EXERCISE REQUIREMENTS
Below are some records. Write out the line that contains "Figure 1. Distribution" and all lines after it, exactly, but not the pictures.

BEGIN RECORDS FOR THE EXERCISE

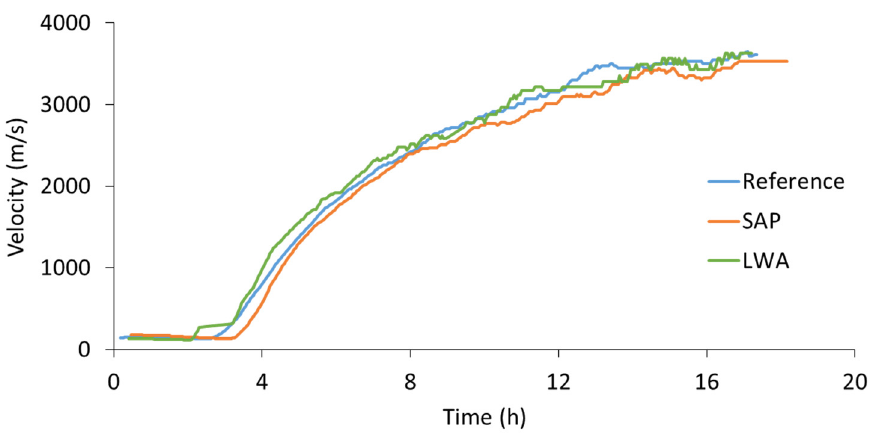
Figure 8. Velocity vs. time of reference, SAP and LWA mortar.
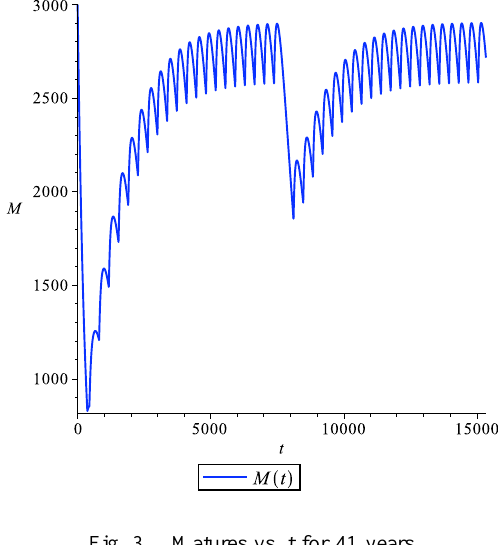
Fig. 2. Larvae vs. t for 41 years Fig. 3. Matures vs. t for 41 years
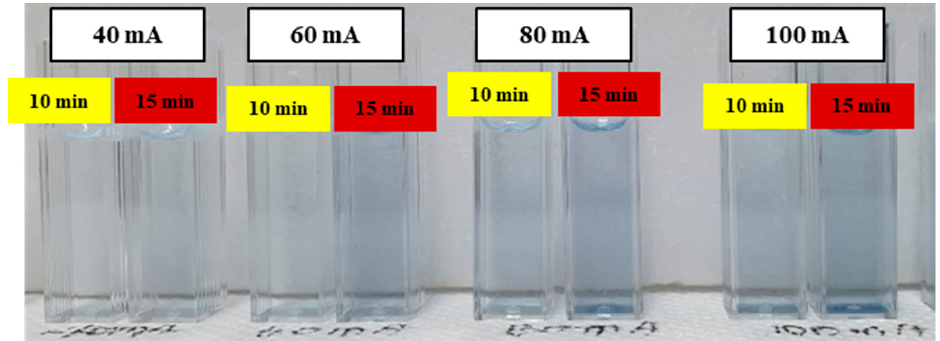
Figure 13. Pretreated and blue-colored analytes (2 mg/500 mL) as functions of the pretreatment time and the UV LED array operating current.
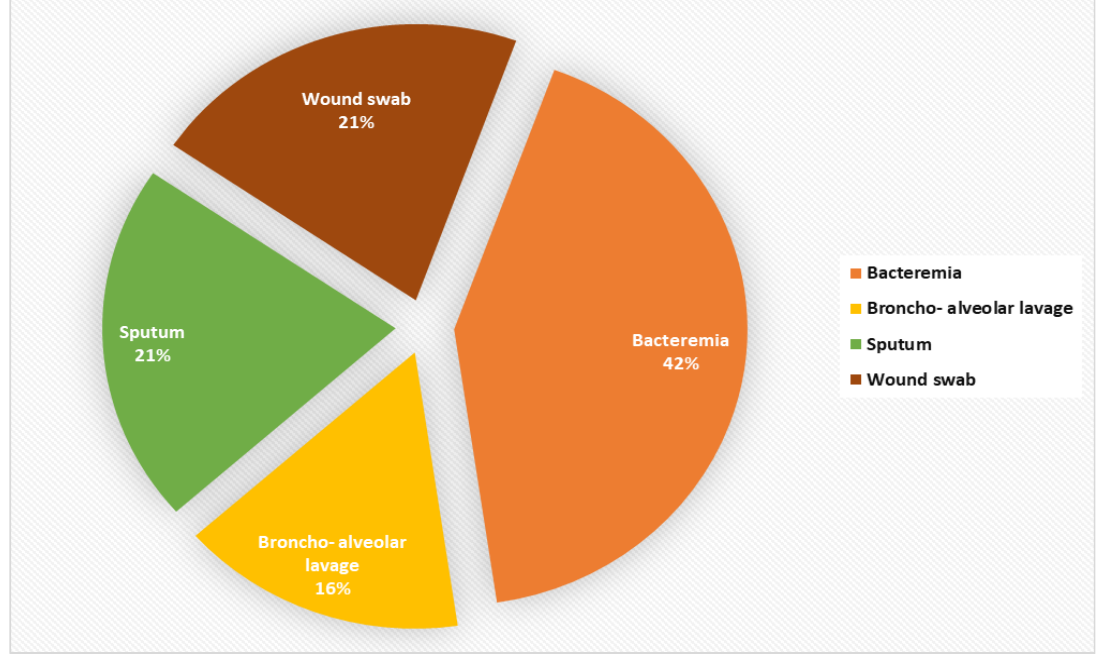
Figure 1. Distribution of the different sources of the 19 S. maltophilia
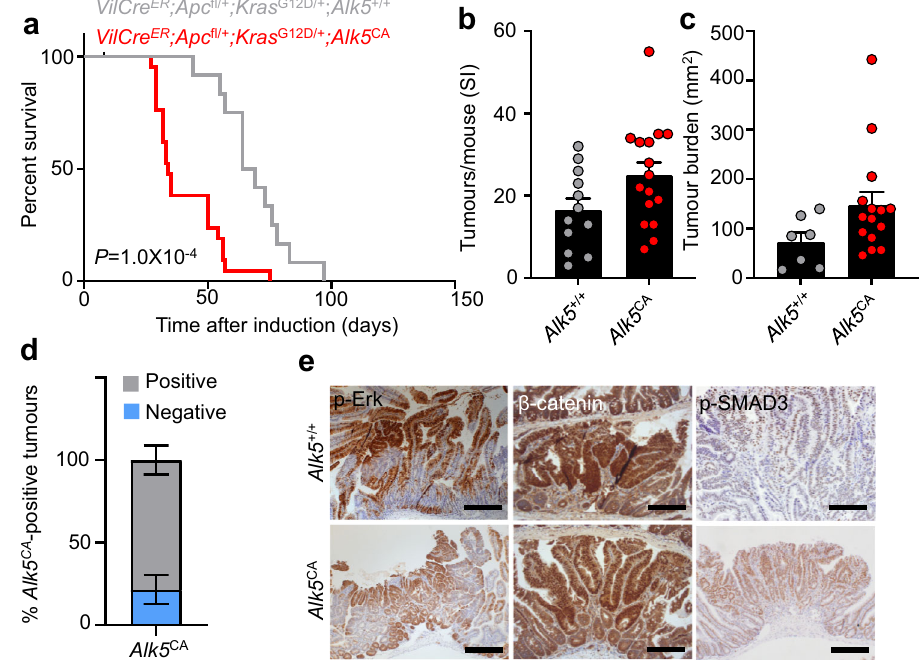
Fig. 4 | Epithelial TGF β /ALK5 signalling synergises with Wnt and MAPK signalling to accelerate tumourigenesis. a Survival plot for VilCre ER ;Apc fl /+ ; Kras G12D/+ ;Alk5 +/+ ( n =12, grey) and VilCre ER ;Apc fl /+ ;Kras G12D/+ ;Alk5 CA ( n =22, red) mice aged until clinical endpoint following tamoxifen induction. P =1.0×10 − 4 , log-rank test. b , c Small intestinal (SI) tumour number ( b ) and burden ( c ) per mouse from mice described in a . n =12 Alk5 +/+ mice (grey), n =16 Alk5 CA mice (red) for tumour number dataset; n =7 Alk5 +/+ mice (grey), n =15 Alk5 CA mice (red) for tumour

END RECORDS FOR THE EXERCISE

REPLY
Figure 1. Distribution of the different sources of the 19 S. maltophilia
Fig. 4 | Epithelial TGF β /ALK5 signalling synergises with Wnt and MAPK signalling to accelerate tumourigenesis. a Survival plot for VilCre ER ;Apc fl /+ ; Kras G12D/+ ;Alk5 +/+ ( n =12, grey) and VilCre ER ;Apc fl /+ ;Kras G12D/+ ;Alk5 CA ( n =22, red) mice aged until clinical endpoint following tamoxifen induction. P =1.0×10 − 4 , log-rank test. b , c Small intestinal (SI) tumour number ( b ) and burden ( c ) per mouse from mice described in a . n =12 Alk5 +/+ mice (grey), n =16 Alk5 CA mice (red) for tumour number dataset; n =7 Alk5 +/+ mice (grey), n =15 Alk5 CA mice (red) for tumour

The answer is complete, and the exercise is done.